Step 5 — Estimate Memory (for caching)
cache_size = hot_data_fraction × total_dataset_size
Example — URL shortener (60M URLs, 20% hot):
Avg URL size = 100 bytes
Total = 60M × 100 = 6 GB
Cache (20%) = 1.2 GB ← fits in one Redis node
Worked Examples
URL Shortener (bit.ly)
- 100M DAU, 1% write, 99% read
- Write QPS:
100M × 0.01 / 86400 ≈ 12 QPS - Read QPS:
100M × 99 × 0.01 / 86400 ≈ 1,150 QPS - Storage:
12 QPS × 86400 × 365 × 5 years × 100 bytes ≈ 1.8 TB - Cache: top 20% URLs = small, single Redis node sufficient
Video Streaming (YouTube-like)
- 1B DAU, 0.1% upload, 10 views/user/day, avg 5 min video
- Uploads/day:
1B × 0.001 = 1M uploads - Upload bandwidth:
1M × 300 MB / 86400 ≈ 3.5 TB/s(needs massive CDN) - Storage (with 3 encoding resolutions):
1M × 300 MB × 3 ≈ 900 TB/day
Chat App (WhatsApp-like)
- 500M DAU, 40 messages/user/day, avg 100 bytes/message
- Message QPS:
500M × 40 / 86400 ≈ 230,000 msg/s - Storage:
500M × 40 × 100 = 2 TB/day - With 30-day retention:
60 TB
Capacity Planning Checklist
- Estimated peak QPS (read & write)
- Storage growth rate (daily, annually)
- Network bandwidth requirement
- Number of servers needed (
QPS / throughput_per_server) - Cache size requirement
- Database sizing (RAM for working set)
- Identify bottleneck component
Number of Servers Estimation
servers = peak_QPS / QPS_per_server
For Spring Boot service at ~10,000 RPS per instance:
30,000 peak QPS → 3 instances + headroom → 5 instances
Interview Questions
- Estimate the QPS and storage for a Twitter-like service with 300M DAU.

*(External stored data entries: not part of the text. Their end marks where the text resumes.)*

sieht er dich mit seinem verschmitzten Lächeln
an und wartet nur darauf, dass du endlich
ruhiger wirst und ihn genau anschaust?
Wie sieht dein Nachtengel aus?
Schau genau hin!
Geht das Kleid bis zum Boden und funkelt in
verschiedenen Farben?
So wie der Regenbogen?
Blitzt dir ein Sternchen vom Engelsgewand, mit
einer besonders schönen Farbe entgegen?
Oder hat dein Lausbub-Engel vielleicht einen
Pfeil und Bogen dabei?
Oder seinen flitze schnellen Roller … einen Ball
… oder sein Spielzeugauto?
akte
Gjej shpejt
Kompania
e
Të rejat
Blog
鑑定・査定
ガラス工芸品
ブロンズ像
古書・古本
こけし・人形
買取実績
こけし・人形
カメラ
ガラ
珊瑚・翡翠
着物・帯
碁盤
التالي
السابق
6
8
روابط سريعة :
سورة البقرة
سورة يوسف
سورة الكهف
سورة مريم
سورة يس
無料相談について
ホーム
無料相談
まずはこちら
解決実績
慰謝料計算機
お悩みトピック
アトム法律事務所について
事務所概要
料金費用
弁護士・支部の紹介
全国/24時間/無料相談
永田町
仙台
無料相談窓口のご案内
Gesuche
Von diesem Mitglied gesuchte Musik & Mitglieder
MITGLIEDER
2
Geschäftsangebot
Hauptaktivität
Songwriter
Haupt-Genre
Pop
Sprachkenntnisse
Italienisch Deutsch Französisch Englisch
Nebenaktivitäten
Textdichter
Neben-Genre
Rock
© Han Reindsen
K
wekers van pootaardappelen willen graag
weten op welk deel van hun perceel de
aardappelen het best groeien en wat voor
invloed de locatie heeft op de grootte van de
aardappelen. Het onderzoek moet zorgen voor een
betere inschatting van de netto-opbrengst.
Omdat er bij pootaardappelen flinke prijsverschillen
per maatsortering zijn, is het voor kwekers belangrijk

- You need to store 1M images per day. How much storage do you need in 5 years?
- A feature requires reading 1 KB per request at 50,000 RPS. What's the bandwidth? Can a single server handle it?
- How would you estimate the number of servers needed for a new service?
- What's the working set size of a database and why does it matter for memory planning?
- How do you estimate cache hit rate and what affects it?